### ZIEL DER AUFGABE:
Gib aus dem Text zur Wahl in Tutzing den Abschnitt wortgetreu wieder, der bei „Um handlungsfähig zu“ beginnt und bei „genug (wert)schätzen kann.“ endet.

### VORLIEGENDER TEXT:
■ ■ ■ ■ ■

Auch ich schließe mich vollkommen diesem fundierten Beitrag an und erlebe in vielen Gesprächen mit Tutzinger Mitbürgern dieselbe Meinung, besonders auch nach der Veranstaltung vom Freitag und wünsche uns für die bevorstehende Wahl viel Glück, eine hohe Wahlbeteiligung und dann endlich wieder eine positive Zukunftsperspektive für Tutzing .
Toni Schott
Ich schließe mich meiner Vorrednerin zu 100 % an … wird es in Tutzing nicht höchste Zeit dass sich was ändert… ?
Herr Horn trifft mit seinem (für mich glaubwürdigen) Anspruch bei seinem Antritt die Kommunikation zu verbessern doch den entscheidenden Punkt für das Gelingen der Ortsentwicklung und damit unser aller Zukunft in Tutzing.
Um handlungsfähig zu bleiben muss auch Tutzing darauf setzen, die Kompetenzpotentiale seiner Bürger zu heben (Stichwort bürgerschaftliches Engagement und Bürgerbeteiligung fordern und fördern).
Ideengeber und Gestalter aus der Bürgerschaft treffen heute jedenfalls nicht auf offene Rathaustüren. Dass Frau Greinwald hier keinen Verbesserungsbedarf sieht, ist daher mehr als nur bedauerlich.
Ich meine daher, dass man die Wichtigkeit des "Bürgermeister-Leitgedankens" von Herrn Horn, "Miteinander reden - gemeinsam gestalten", nicht hoch genug (wert)schätzen kann.

■ ■ ■ ■ ■

### AUSGEWÄHLTE DATENSÄTZE:
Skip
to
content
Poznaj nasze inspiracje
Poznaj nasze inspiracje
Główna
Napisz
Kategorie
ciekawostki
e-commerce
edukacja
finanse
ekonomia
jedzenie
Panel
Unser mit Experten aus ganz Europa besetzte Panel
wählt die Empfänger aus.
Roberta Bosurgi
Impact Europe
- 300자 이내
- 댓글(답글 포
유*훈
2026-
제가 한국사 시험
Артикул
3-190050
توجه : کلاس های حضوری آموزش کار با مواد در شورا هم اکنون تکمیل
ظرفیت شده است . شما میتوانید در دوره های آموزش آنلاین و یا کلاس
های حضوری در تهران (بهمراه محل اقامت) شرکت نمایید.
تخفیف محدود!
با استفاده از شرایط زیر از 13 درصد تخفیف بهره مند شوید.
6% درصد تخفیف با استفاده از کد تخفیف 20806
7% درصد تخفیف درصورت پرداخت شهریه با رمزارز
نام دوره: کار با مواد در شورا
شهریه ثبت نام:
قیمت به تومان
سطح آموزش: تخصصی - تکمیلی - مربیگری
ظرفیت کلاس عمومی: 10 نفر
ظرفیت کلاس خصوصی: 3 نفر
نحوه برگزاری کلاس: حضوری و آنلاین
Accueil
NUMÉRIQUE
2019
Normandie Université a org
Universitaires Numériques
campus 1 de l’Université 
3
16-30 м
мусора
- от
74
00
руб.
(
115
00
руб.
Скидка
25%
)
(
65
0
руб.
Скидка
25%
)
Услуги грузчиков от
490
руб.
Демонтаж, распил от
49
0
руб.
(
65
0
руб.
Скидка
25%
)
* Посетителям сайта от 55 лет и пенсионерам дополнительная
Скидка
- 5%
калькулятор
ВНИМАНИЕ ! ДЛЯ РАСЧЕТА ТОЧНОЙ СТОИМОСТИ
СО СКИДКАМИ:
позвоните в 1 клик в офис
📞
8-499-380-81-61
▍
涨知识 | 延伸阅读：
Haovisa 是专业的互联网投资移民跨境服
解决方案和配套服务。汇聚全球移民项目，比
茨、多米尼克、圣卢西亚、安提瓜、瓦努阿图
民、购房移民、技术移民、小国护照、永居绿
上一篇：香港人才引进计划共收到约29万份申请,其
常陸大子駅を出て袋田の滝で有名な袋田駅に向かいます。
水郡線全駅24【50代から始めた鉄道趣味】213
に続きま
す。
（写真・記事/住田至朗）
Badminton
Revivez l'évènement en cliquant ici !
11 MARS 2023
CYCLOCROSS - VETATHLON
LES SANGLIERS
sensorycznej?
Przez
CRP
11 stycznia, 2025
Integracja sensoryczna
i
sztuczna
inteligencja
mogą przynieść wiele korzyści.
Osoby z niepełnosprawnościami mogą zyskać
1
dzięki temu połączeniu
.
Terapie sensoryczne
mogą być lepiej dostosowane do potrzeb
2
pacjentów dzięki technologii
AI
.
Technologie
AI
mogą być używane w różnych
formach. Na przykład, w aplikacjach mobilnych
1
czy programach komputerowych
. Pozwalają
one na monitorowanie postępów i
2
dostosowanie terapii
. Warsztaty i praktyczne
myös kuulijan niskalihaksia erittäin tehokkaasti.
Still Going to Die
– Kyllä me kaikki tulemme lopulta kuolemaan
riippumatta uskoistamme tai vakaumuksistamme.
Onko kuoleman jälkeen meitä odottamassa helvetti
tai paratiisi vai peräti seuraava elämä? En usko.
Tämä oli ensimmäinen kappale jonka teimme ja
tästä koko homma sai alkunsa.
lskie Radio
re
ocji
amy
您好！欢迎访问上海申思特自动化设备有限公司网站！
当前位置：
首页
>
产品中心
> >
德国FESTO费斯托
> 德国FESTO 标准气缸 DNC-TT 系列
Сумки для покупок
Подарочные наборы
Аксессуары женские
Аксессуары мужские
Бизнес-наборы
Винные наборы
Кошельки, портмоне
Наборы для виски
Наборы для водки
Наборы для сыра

■ ■ ■ ■ ■

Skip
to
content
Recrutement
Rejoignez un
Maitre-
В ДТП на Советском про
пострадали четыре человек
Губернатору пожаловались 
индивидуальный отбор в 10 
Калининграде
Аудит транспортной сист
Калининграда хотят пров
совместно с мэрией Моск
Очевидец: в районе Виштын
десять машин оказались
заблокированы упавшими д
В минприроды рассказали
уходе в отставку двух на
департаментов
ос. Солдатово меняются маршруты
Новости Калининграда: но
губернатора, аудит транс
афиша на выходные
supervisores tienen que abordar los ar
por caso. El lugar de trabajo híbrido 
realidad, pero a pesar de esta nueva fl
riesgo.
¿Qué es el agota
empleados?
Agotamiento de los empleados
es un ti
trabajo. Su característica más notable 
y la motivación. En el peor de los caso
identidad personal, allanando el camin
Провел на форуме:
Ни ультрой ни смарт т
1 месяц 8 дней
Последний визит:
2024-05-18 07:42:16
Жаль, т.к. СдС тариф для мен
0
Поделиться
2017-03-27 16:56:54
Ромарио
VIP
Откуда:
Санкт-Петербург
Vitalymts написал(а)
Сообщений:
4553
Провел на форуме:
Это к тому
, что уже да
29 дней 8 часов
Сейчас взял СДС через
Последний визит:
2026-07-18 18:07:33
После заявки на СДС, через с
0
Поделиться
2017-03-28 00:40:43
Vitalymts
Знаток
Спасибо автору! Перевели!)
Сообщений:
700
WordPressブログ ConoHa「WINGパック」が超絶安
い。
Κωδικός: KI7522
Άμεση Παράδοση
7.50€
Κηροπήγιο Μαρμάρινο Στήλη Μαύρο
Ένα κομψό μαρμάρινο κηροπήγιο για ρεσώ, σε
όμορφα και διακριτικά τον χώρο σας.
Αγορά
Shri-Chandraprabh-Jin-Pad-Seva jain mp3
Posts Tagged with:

■ ■ ■ ■ ■

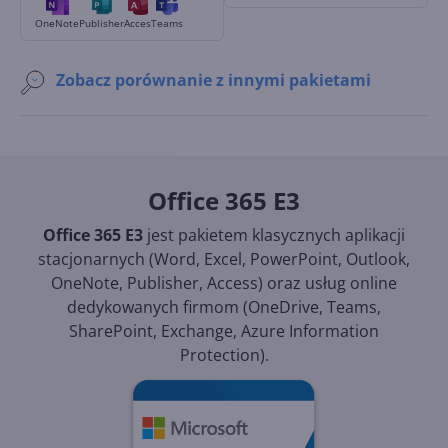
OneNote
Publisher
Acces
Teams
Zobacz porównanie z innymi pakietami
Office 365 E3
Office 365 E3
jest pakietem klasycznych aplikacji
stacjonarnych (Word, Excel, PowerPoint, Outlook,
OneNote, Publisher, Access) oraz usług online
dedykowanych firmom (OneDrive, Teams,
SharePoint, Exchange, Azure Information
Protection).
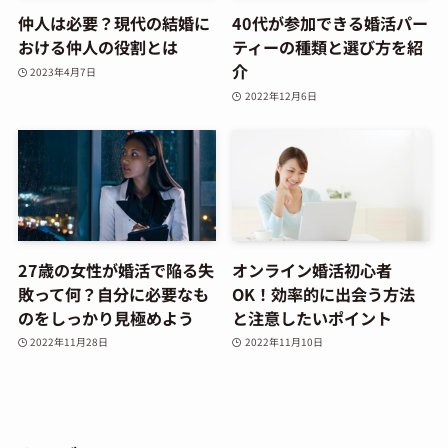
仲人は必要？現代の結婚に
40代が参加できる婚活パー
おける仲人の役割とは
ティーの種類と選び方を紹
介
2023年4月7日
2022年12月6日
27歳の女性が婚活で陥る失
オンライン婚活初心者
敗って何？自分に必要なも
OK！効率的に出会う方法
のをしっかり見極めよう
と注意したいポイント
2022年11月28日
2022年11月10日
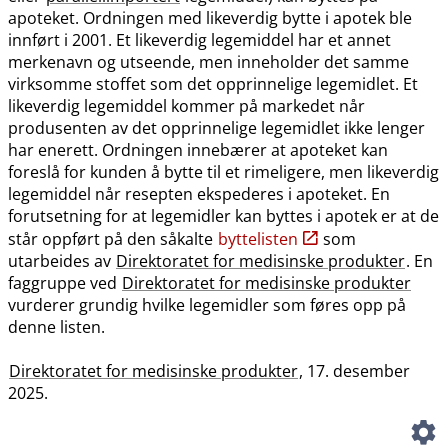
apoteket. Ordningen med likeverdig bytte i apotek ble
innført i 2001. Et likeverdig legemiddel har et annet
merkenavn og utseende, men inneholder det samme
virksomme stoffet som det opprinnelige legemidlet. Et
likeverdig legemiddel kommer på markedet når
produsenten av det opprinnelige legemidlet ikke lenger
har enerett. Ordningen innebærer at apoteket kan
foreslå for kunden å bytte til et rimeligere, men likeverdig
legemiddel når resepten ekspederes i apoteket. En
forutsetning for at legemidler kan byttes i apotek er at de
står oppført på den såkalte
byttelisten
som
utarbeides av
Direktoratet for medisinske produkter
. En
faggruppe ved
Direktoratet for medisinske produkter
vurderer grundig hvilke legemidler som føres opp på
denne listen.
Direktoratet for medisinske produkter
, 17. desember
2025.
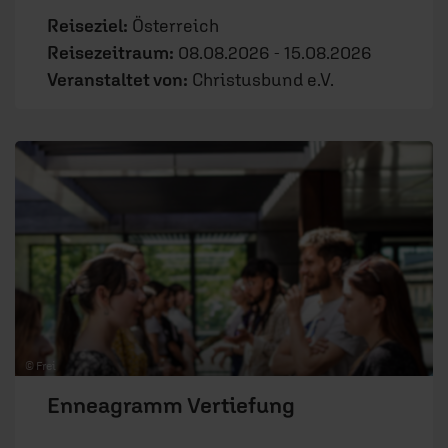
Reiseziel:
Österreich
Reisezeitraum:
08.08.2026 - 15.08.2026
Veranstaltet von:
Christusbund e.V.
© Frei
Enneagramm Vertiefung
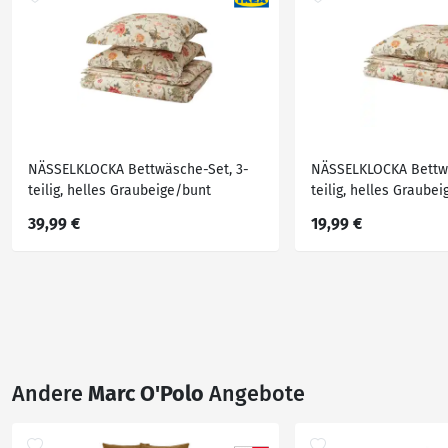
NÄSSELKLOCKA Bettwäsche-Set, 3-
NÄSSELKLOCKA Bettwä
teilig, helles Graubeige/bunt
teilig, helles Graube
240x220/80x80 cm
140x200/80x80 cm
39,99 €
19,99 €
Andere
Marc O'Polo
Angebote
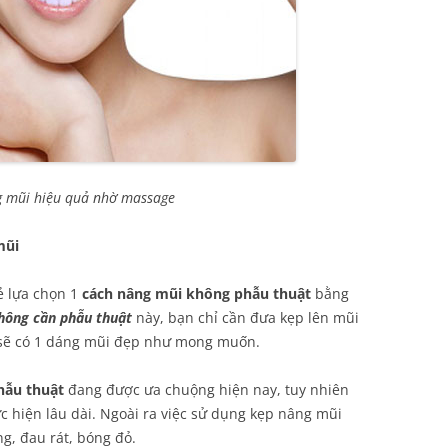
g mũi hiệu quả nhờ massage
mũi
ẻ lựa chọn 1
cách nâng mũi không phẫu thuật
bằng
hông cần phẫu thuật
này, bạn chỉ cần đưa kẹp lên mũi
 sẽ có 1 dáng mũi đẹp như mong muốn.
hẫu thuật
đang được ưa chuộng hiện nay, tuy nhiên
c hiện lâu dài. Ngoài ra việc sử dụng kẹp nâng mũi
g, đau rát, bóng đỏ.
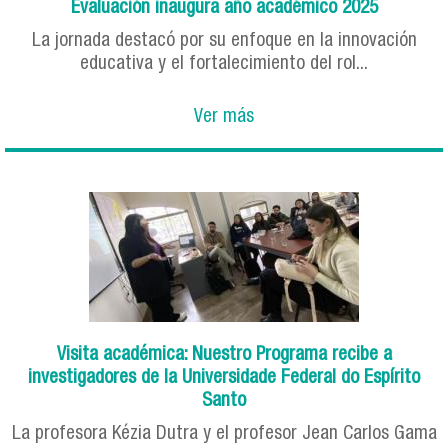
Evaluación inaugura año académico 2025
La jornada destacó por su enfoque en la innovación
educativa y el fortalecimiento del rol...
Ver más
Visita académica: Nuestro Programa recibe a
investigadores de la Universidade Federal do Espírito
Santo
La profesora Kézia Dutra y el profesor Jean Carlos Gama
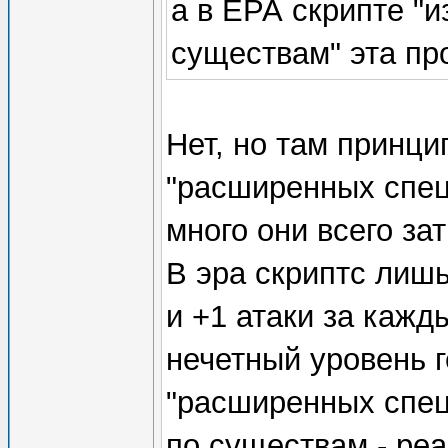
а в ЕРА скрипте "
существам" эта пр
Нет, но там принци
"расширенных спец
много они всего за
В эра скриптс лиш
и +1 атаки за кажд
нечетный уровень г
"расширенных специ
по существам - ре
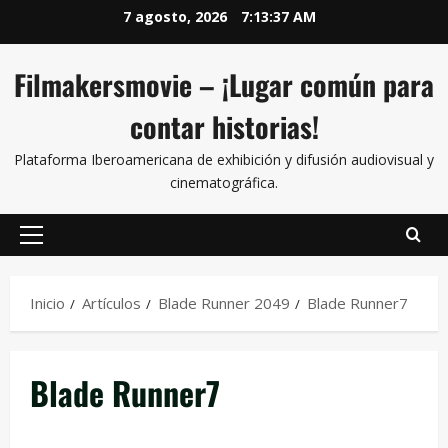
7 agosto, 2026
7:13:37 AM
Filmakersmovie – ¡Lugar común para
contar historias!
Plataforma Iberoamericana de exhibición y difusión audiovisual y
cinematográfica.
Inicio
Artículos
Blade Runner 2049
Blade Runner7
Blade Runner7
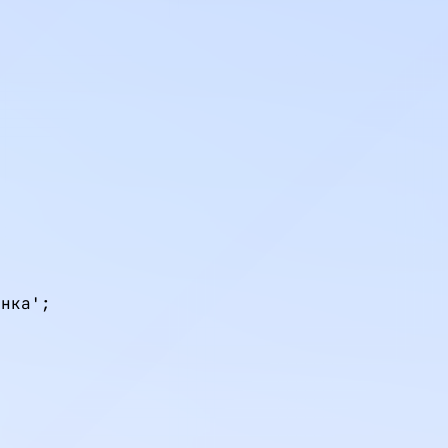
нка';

■ ■ ■ ■ ■

### LÖSUNG DER AUFGABE:
Um handlungsfähig zu bleiben muss auch Tutzing darauf setzen, die Kompetenzpotentiale seiner Bürger zu heben (Stichwort bürgerschaftliches Engagement und Bürgerbeteiligung fordern und fördern).
Ideengeber und Gestalter aus der Bürgerschaft treffen heute jedenfalls nicht auf offene Rathaustüren. Dass Frau Greinwald hier keinen Verbesserungsbedarf sieht, ist daher mehr als nur bedauerlich.
Ich meine daher, dass man die Wichtigkeit des "Bürgermeister-Leitgedankens" von Herrn Horn, "Miteinander reden - gemeinsam gestalten", nicht hoch genug (wert)schätzen kann.